| TASK TO CARRY OUT |
Reproduce every line of text in the material below without changing anything, and leave the pictures out of your answer.

Start of SOURCE INFORMATION

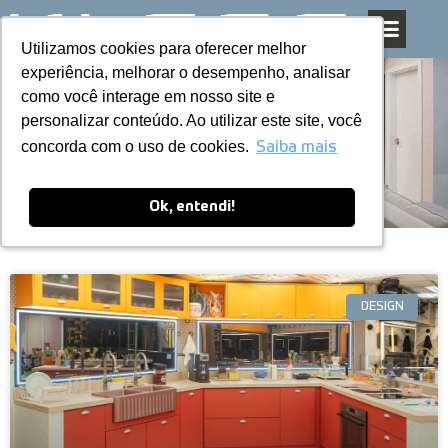
Utilizamos cookies para oferecer melhor
Utilizamos cookies para oferecer melhor
Pular
experiência, melhorar o desempenho, analisar
experiência, melhorar o desempenho, analisar
para
como você interage em nosso site e
como você interage em nosso site e
o
personalizar conteúdo. Ao utilizar este site, você
personalizar conteúdo. Ao utilizar este site, você
conteúdo
Blog
concorda com o uso de cookies.
concorda com o uso de cookies.
Saiba mais
Saiba mais
Ok, entendi!
Ok, entendi!
DESIGN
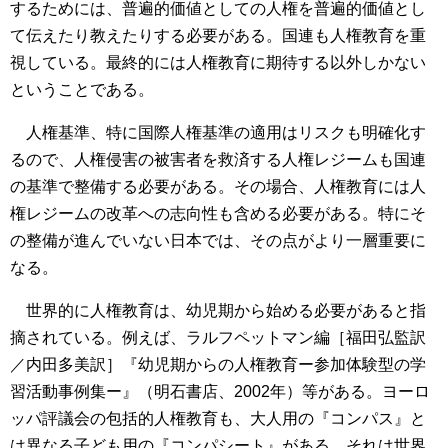
するためには、普遍的価値としての人権を普遍的価値とし
て伝えたり教えたりする必要がある。国連も人権教育を重
視している。最終的には人権教育に期待する以外しかない
ということである。
人権基準、特に国際人権基準の適用はリスクも明確化す
るので、人権侵害の被害者を救済する人権レジームも国連
の基準で整備する必要がある。その場合、人権教育には人
権レジームの改革への志向性も含める必要がある。特にそ
の整備が進んでいない日本では、その点がより一層重要に
なる。
世界的に人権教育は、幼児期から始める必要があると指
摘されている。例えば、ラルフペットマン編［福田弘監訳
／内田多美訳］『幼児期からの人権教育ー参加体験型の学
習活動事例集ー』（明石書店、2002年）等がある。ヨーロ
ッパ評議会の包括的人権教育も、大人用の『コンパス』と
は異なる子ども用の『コンパシート』がある。それは世界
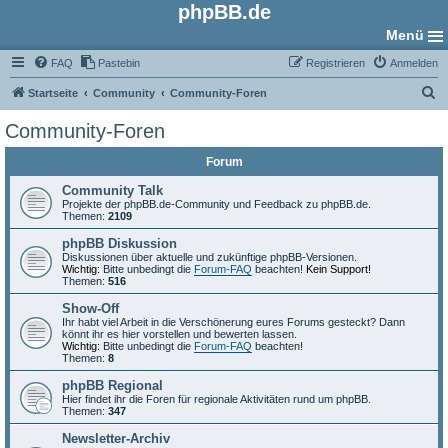
phpBB.de
Menü
FAQ
Pastebin
Registrieren
Anmelden
S
Startseite
Community
Community-Foren
u
Community-Foren
c
Forum
h
e
Community Talk
Projekte der phpBB.de-Community und Feedback zu phpBB.de.
Themen:
2109
phpBB Diskussion
Diskussionen über aktuelle und zukünftige phpBB-Versionen.
Wichtig:
Bitte unbedingt die
Forum-FAQ
beachten!
Kein Support!
Themen:
516
Show-Off
Ihr habt viel Arbeit in die Verschönerung eures Forums gesteckt? Dann
könnt ihr es hier vorstellen und bewerten lassen.
Wichtig:
Bitte unbedingt die
Forum-FAQ
beachten!
Themen:
8
phpBB Regional
Hier findet ihr die Foren für regionale Aktivitäten rund um phpBB.
Themen:
347
Newsletter-Archiv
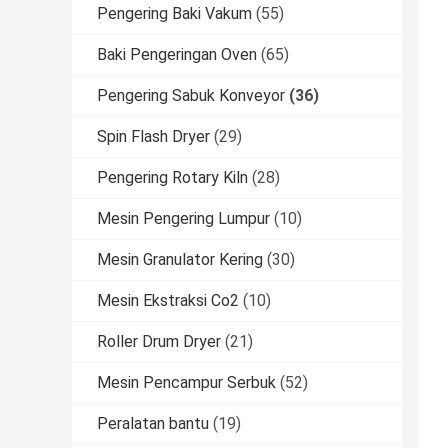
Pengering Baki Vakum
(55)
Baki Pengeringan Oven
(65)
Pengering Sabuk Konveyor
(36)
Spin Flash Dryer
(29)
Pengering Rotary Kiln
(28)
Mesin Pengering Lumpur
(10)
Mesin Granulator Kering
(30)
Mesin Ekstraksi Co2
(10)
Roller Drum Dryer
(21)
Mesin Pencampur Serbuk
(52)
Peralatan bantu
(19)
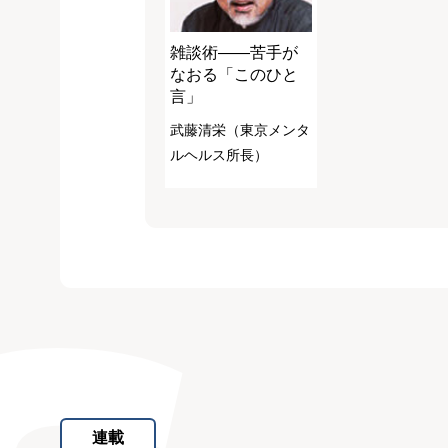
雑談術――苦手が
なおる「このひと
言」
武藤清栄（東京メンタ
ルヘルス所長）
連載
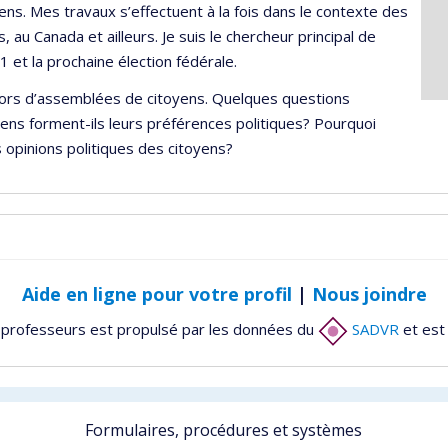
ns. Mes travaux s’effectuent à la fois dans le contexte des
 au Canada et ailleurs. Je suis le chercheur principal de
1 et la prochaine élection fédérale.
e lors d’assemblées de citoyens. Quelques questions
ens forment-ils leurs préférences politiques? Pourquoi
s opinions politiques des citoyens?
Aide en ligne pour votre profil
|
Nous joindre
 professeurs est propulsé par les données du
SADVR
et est
Formulaires, procédures et systèmes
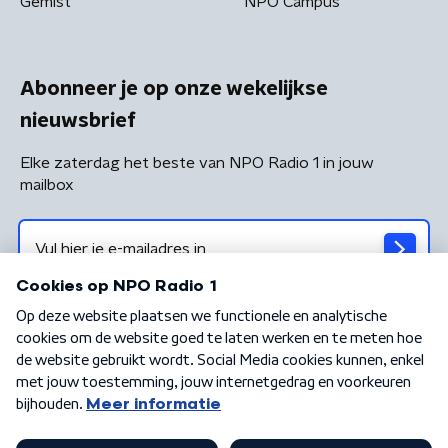
Gemist
NPO Campus
Abonneer je op onze wekelijkse
nieuwsbrief
Elke zaterdag het beste van NPO Radio 1 in jouw
mailbox
Algemene voorwaarden
Privacybeleid
Cookiebeleid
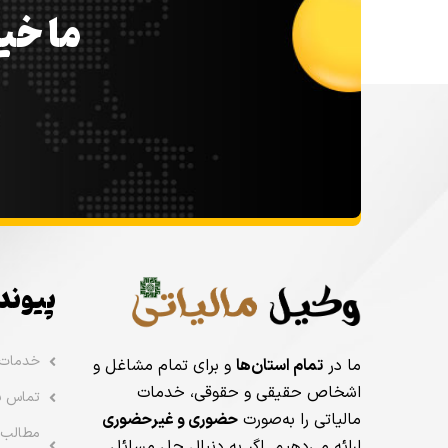
ما خیل
پیوند
خدمات
ما در
تمام استان‌ها
و برای تمام مشاغل و
اشخاص حقیقی و حقوقی، خدمات
تماس با
مالیاتی را به‌صورت
حضوری و غیرحضوری
مطالب 
ارائه می‌دهیم. اگر به دنبال حل مسائل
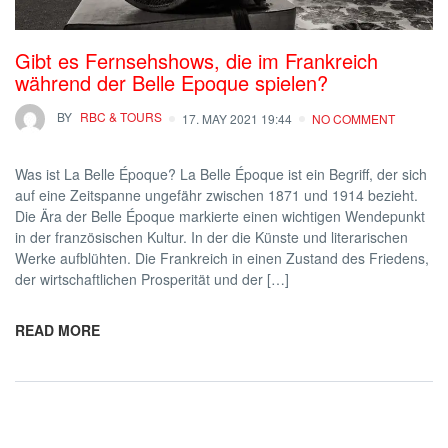
Gibt es Fernsehshows, die im Frankreich
während der Belle Epoque spielen?
BY
RBC & TOURS
17. MAY 2021 19:44
NO COMMENT
Was ist La Belle Époque? La Belle Époque ist ein Begriff, der sich
auf eine Zeitspanne ungefähr zwischen 1871 und 1914 bezieht.
Die Ära der Belle Époque markierte einen wichtigen Wendepunkt
in der französischen Kultur. In der die Künste und literarischen
Werke aufblühten. Die Frankreich in einen Zustand des Friedens,
der wirtschaftlichen Prosperität und der […]
READ MORE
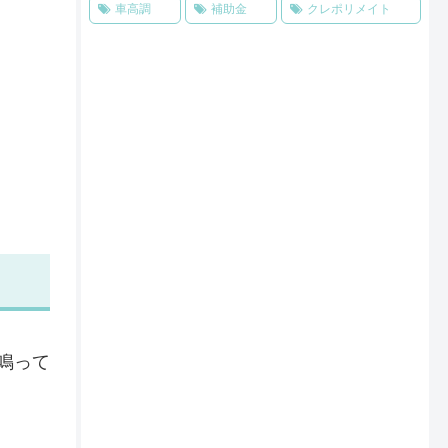
車高調
補助金
クレポリメイト
鳴って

End of SOURCE INFORMATION

| RESULT BELOW |
Utilizamos cookies para oferecer melhor
Utilizamos cookies para oferecer melhor
Pular
experiência, melhorar o desempenho, analisar
experiência, melhorar o desempenho, analisar
para
como você interage em nosso site e
como você interage em nosso site e
o
personalizar conteúdo. Ao utilizar este site, você
personalizar conteúdo. Ao utilizar este site, você
conteúdo
Blog
concorda com o uso de cookies.
concorda com o uso de cookies.
Saiba mais
Saiba mais
Ok, entendi!
Ok, entendi!
DESIGN
するためには、普遍的価値としての人権を普遍的価値とし
て伝えたり教えたりする必要がある。国連も人権教育を重
視している。最終的には人権教育に期待する以外しかない
ということである。
人権基準、特に国際人権基準の適用はリスクも明確化す
るので、人権侵害の被害者を救済する人権レジームも国連
の基準で整備する必要がある。その場合、人権教育には人
権レジームの改革への志向性も含める必要がある。特にそ
の整備が進んでいない日本では、その点がより一層重要に
なる。
世界的に人権教育は、幼児期から始める必要があると指
摘されている。例えば、ラルフペットマン編［福田弘監訳
／内田多美訳］『幼児期からの人権教育ー参加体験型の学
習活動事例集ー』（明石書店、2002年）等がある。ヨーロ
ッパ評議会の包括的人権教育も、大人用の『コンパス』と
は異なる子ども用の『コンパシート』がある。それは世界
phpBB.de
Menü
FAQ
Pastebin
Registrieren
Anmelden
S
Startseite
Community
Community-Foren
u
Community-Foren
c
Forum
h
e
Community Talk
Projekte der phpBB.de-Community und Feedback zu phpBB.de.
Themen:
2109
phpBB Diskussion
Diskussionen über aktuelle und zukünftige phpBB-Versionen.
Wichtig:
Bitte unbedingt die
Forum-FAQ
beachten!
Kein Support!
Themen:
516
Show-Off
Ihr habt viel Arbeit in die Verschönerung eures Forums gesteckt? Dann
könnt ihr es hier vorstellen und bewerten lassen.
Wichtig:
Bitte unbedingt die
Forum-FAQ
beachten!
Themen:
8
phpBB Regional
Hier findet ihr die Foren für regionale Aktivitäten rund um phpBB.
Themen:
347
Newsletter-Archiv
Pengering Baki Vakum
(55)
Baki Pengeringan Oven
(65)
Pengering Sabuk Konveyor
(36)
Spin Flash Dryer
(29)
Pengering Rotary Kiln
(28)
Mesin Pengering Lumpur
(10)
Mesin Granulator Kering
(30)
Mesin Ekstraksi Co2
(10)
Roller Drum Dryer
(21)
Mesin Pencampur Serbuk
(52)
Peralatan bantu
(19)
雑談術――苦手が
なおる「このひと
言」
武藤清栄（東京メンタ
ルヘルス所長）
連載
ns. Mes travaux s’effectuent à la fois dans le contexte des
 au Canada et ailleurs. Je suis le chercheur principal de
1 et la prochaine élection fédérale.
e lors d’assemblées de citoyens. Quelques questions
ens forment-ils leurs préférences politiques? Pourquoi
s opinions politiques des citoyens?
Aide en ligne pour votre profil
|
Nous joindre
 professeurs est propulsé par les données du
SADVR
et est
Formulaires, procédures et systèmes
Gemist
NPO Campus
Abonneer je op onze wekelijkse
nieuwsbrief
Elke zaterdag het beste van NPO Radio 1 in jouw
mailbox
Algemene voorwaarden
Privacybeleid
Cookiebeleid
ما خیل
پیوند
خدمات
ما در
تمام استان‌ها
و برای تمام مشاغل و
اشخاص حقیقی و حقوقی، خدمات
تماس با
مالیاتی را به‌صورت
حضوری و غیرحضوری
مطالب 
ارائه می‌دهیم. اگر به دنبال حل مسائل
Gibt es Fernsehshows, die im Frankreich
während der Belle Epoque spielen?
BY
RBC & TOURS
17. MAY 2021 19:44
NO COMMENT
Was ist La Belle Époque? La Belle Époque ist ein Begriff, der sich
auf eine Zeitspanne ungefähr zwischen 1871 und 1914 bezieht.
Die Ära der Belle Époque markierte einen wichtigen Wendepunkt
in der französischen Kultur. In der die Künste und literarischen
Werke aufblühten. Die Frankreich in einen Zustand des Friedens,
der wirtschaftlichen Prosperität und der […]
READ MORE
車高調
補助金
クレポリメイト
鳴って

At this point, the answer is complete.